[Start of Attachment]

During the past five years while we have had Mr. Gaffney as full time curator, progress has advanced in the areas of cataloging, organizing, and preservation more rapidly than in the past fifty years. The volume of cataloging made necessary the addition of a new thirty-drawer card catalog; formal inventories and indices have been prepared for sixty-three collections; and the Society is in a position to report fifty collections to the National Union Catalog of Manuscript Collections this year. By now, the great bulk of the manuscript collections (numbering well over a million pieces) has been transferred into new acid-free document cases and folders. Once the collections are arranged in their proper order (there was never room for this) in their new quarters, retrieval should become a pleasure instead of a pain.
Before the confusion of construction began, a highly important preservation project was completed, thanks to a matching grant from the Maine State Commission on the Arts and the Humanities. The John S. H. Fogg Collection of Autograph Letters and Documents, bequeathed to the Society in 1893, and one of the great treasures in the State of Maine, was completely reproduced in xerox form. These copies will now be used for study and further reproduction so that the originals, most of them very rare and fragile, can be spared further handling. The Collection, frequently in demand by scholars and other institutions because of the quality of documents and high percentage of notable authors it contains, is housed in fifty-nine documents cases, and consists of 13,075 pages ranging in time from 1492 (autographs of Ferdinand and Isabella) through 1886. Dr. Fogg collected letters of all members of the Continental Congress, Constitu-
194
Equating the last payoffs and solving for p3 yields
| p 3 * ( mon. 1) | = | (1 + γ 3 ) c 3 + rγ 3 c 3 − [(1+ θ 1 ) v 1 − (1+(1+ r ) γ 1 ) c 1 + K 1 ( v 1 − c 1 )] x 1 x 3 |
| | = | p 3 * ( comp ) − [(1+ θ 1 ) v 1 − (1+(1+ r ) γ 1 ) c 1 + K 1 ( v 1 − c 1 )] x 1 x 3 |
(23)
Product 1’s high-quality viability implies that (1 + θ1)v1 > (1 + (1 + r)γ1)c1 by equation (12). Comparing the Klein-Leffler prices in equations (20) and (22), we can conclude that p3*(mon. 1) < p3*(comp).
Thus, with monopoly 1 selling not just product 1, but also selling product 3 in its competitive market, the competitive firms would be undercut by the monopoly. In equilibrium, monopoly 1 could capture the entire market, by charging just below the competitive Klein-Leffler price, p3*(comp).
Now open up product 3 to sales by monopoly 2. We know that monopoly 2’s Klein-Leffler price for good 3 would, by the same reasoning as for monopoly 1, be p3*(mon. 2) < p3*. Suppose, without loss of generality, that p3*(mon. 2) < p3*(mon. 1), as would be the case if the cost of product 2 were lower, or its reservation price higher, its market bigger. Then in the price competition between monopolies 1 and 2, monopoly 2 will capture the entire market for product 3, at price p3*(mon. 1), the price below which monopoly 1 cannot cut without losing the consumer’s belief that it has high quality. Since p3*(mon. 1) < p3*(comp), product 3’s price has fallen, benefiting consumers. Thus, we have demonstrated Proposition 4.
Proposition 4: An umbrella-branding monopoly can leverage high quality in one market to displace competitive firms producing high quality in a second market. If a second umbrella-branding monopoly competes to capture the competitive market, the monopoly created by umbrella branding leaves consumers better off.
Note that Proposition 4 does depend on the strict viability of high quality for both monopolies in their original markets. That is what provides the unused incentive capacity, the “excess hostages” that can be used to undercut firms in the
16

[End of Attachment]
[Start of Attachment]

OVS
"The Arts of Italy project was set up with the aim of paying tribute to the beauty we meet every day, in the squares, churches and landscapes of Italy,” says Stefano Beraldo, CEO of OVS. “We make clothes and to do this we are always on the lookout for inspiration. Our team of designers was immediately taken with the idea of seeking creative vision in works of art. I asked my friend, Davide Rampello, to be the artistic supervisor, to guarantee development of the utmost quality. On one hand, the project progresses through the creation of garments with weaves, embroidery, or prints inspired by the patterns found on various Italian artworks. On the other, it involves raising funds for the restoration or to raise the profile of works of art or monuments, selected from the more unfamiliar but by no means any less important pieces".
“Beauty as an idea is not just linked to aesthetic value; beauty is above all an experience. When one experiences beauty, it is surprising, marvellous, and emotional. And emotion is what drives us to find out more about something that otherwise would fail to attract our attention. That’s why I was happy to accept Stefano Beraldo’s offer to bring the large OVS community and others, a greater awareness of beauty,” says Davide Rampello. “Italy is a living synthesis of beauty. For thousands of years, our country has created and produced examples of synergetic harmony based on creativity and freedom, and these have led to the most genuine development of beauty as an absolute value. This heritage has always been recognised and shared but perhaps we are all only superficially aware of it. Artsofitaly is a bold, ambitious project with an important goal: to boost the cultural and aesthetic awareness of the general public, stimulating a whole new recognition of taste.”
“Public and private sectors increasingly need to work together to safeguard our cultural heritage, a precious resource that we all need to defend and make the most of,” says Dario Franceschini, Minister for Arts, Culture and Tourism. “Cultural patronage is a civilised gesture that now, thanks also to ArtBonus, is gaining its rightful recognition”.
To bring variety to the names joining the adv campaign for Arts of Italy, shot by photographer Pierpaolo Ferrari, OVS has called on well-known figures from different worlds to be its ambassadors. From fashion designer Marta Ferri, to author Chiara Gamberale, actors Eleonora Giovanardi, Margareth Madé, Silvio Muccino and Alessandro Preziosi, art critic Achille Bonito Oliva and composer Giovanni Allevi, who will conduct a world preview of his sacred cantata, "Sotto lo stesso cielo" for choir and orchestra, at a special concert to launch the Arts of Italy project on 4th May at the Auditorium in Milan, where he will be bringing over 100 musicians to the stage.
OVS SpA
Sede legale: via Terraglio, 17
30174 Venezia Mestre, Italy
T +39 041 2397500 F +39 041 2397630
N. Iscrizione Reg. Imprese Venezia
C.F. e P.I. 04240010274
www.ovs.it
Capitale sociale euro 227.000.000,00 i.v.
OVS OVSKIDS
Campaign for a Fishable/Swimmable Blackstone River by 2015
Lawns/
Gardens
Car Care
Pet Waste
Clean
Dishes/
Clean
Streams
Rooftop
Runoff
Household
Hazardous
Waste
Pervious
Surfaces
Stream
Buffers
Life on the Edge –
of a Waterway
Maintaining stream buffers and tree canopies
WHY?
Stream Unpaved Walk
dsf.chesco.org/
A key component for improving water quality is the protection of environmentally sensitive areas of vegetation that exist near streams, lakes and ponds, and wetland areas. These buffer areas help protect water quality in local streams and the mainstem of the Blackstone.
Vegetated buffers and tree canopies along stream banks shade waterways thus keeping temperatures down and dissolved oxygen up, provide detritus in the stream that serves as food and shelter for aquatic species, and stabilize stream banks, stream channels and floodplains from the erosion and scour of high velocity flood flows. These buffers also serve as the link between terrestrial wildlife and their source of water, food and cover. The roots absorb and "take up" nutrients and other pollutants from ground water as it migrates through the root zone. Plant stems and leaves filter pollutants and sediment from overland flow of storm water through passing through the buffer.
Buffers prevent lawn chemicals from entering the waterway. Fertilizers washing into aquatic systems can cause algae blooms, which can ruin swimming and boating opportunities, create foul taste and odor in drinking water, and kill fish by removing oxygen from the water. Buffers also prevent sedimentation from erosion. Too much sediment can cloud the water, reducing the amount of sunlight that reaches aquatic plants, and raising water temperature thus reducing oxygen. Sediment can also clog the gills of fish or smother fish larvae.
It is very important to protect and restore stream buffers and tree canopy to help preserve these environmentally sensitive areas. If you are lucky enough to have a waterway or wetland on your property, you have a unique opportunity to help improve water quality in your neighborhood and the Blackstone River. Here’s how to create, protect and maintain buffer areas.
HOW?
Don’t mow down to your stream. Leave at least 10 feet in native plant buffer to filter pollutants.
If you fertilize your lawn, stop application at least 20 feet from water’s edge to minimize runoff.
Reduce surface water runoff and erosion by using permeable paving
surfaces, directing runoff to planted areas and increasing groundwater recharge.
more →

[End of Attachment]

Look through the records for the string "feet". Copy every line that has it.

Don’t mow down to your stream. Leave at least 10 feet in native plant buffer to filter pollutants.
If you fertilize your lawn, stop application at least 20 feet from water’s edge to minimize runoff.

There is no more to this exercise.